Online growth, optimism, and the resilience of dealers – The Art Basel and UBS Art Market Report 2024

Key Takeaways 

    • The value of art market sales totaled $65B in 2023, a 4% decline from 2022, however the volume of transactions grew by 4% totaling 39.4M
    • The US maintained its position as the leading market, with China moving into second ahead of the UK
    • A slower NFT market shows signs of decreased speculation and burgeoning connoisseurship 

The eighth edition of The Art Basel and UBS Global Art Market Report authored by Dr. Clare McAndrew of Arts Economics landed this week with its aggregate data and insights into the markets the art industry relies on. As ever, the outlook is mixed. An overall decline of the sector, by 4%, is neither joyous nor unexpected but still leaves the market ahead of its pre-pandemic levels, with an estimated value of $65B. There are also signs of a sector diversifying with new online platforms and technologies gaining trust, and a fundamentally optimistic future.

New Horizons

Beneath the headline figures of growth or decline across genres and localities is a sector changing its shape and developing layers. Online sales continued their occupation of a larger arena with a 7% year-on-year growth capturing 18% of the overall market (equating to roughly $11.8B). Interestingly, within that figure dealers’ own online sites and platforms accounted for 20% in 2023 (up from 12% in 2022). 

Dealers demonstrated their ability to flex well within a fluid economy and an unstable economic and geopolitical stage. Auction houses saw a 7% drop in sales, while dealers reported a comparable 3%. 

The art market’s overall reliance upon high priced works began to show (particularly in the UK and US) and marked an interesting departure from previous behavior during rocky economic periods. The report notes: This again differentiates the performance of the market from some other slowdowns in previous years, where there tended to be fewer sales, with those taking the brunt of the declines as risk-averse buyers reverted to the high end or the often cited ‘flight to quality’.

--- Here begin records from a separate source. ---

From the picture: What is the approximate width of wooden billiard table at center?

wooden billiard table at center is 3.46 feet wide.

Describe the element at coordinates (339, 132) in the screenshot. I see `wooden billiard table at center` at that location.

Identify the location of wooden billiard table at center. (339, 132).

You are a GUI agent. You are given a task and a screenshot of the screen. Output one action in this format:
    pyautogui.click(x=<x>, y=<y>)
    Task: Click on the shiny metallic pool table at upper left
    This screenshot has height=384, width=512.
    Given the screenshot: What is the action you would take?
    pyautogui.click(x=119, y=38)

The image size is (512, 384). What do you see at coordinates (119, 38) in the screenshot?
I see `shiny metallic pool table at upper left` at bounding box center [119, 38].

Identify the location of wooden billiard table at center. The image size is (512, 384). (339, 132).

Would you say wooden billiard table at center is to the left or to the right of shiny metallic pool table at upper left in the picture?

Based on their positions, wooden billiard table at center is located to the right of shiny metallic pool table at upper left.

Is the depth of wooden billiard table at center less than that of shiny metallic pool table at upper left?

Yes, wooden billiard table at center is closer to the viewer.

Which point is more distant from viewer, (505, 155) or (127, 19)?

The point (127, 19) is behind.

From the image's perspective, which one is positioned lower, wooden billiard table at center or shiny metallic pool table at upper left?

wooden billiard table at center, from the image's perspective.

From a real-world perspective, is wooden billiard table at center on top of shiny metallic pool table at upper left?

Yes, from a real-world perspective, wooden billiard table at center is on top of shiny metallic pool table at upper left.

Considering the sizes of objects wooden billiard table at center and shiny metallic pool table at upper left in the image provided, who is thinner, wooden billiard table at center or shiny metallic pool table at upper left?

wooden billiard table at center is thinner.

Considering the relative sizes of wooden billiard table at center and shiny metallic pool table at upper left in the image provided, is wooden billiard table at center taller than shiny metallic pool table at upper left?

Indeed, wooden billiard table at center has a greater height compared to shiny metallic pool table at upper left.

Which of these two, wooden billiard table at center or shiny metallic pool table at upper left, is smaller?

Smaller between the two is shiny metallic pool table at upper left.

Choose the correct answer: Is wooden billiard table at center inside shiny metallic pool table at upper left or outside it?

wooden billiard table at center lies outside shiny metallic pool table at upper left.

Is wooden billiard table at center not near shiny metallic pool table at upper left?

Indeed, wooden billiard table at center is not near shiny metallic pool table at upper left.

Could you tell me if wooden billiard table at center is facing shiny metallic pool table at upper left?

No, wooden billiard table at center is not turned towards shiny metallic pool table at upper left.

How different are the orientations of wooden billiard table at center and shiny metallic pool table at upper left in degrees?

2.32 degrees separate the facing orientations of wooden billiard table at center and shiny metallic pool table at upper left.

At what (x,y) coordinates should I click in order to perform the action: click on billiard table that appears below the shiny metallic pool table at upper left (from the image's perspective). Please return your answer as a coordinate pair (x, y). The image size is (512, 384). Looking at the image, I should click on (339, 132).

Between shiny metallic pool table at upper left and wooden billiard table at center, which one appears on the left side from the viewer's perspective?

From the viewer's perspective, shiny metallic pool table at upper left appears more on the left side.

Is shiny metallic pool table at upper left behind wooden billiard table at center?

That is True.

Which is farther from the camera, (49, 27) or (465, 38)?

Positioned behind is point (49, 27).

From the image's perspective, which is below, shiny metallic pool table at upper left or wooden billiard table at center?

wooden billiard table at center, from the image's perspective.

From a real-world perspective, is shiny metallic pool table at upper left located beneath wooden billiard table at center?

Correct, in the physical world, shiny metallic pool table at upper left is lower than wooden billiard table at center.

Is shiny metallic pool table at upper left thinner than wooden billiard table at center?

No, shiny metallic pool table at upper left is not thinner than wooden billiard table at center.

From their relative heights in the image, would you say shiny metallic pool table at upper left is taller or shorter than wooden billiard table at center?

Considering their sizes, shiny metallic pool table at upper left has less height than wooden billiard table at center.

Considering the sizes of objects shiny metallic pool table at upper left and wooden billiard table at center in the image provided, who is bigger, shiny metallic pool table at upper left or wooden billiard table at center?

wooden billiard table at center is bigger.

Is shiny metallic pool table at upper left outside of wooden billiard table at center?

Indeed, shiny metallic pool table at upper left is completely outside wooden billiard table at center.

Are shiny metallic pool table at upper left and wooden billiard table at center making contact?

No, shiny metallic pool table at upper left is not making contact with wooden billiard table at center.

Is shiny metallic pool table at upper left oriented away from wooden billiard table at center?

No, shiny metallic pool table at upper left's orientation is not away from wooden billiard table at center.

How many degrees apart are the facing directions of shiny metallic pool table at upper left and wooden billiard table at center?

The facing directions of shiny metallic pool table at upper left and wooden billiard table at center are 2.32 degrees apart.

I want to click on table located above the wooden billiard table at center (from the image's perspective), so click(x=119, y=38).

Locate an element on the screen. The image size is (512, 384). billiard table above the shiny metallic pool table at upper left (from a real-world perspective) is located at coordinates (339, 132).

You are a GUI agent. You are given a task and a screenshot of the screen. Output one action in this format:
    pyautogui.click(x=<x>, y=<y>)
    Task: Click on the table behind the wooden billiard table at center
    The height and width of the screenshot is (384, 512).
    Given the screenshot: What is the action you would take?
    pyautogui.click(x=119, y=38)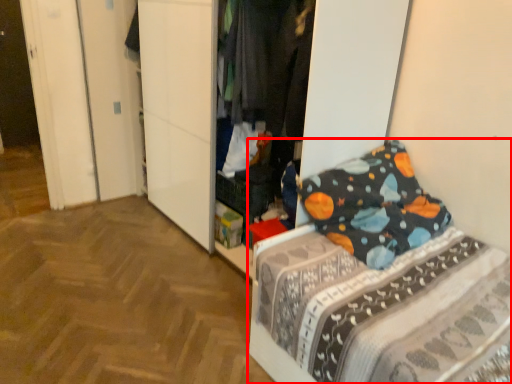
Question: From the image's perspective, what is the correct spatial positioning of bed (annotated by the red box) in reference to clothing?

Choices:
 (A) above
 (B) below

Answer: (B)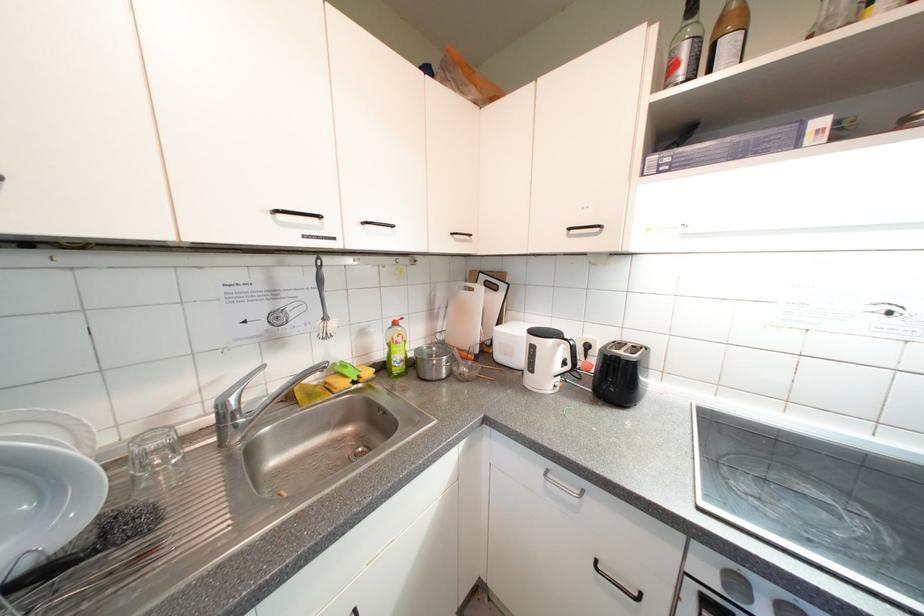
The location [322,305] corresponds to which object?

It refers to a black cleaning brush.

That the Chinese art market reclaimed its position as the second largest art market internationally (simultaneously booting the UK back to third spot) also serves as a reminder that the international landscape continues to shift.

NFT sales declined compared to 2023, but interestingly the period of time assets were held between buying and selling was significantly longer. This signals a relaxed speculative market and the beginning of one based on connoisseurship. 

Measured confidence

2024 promises its fair share of surprises. Surveys underpinning the report’s findings and the adjoining analysis point to upcoming general elections (specifically the US, India and UK), tax shifts and a fluid regulatory landscape, amongst other factors on the minds of art professionals. Ongoing war in Europe, high inflation and interest rates also continue to play a role on future projections.

And yet, there is clearly also optimism. The report notes that in 2024, 36% of dealers expected an uptick in sales (against 16% predicting a decline) and 38% of the auction sector also expressed optimism for a ‘better year’ in 2024.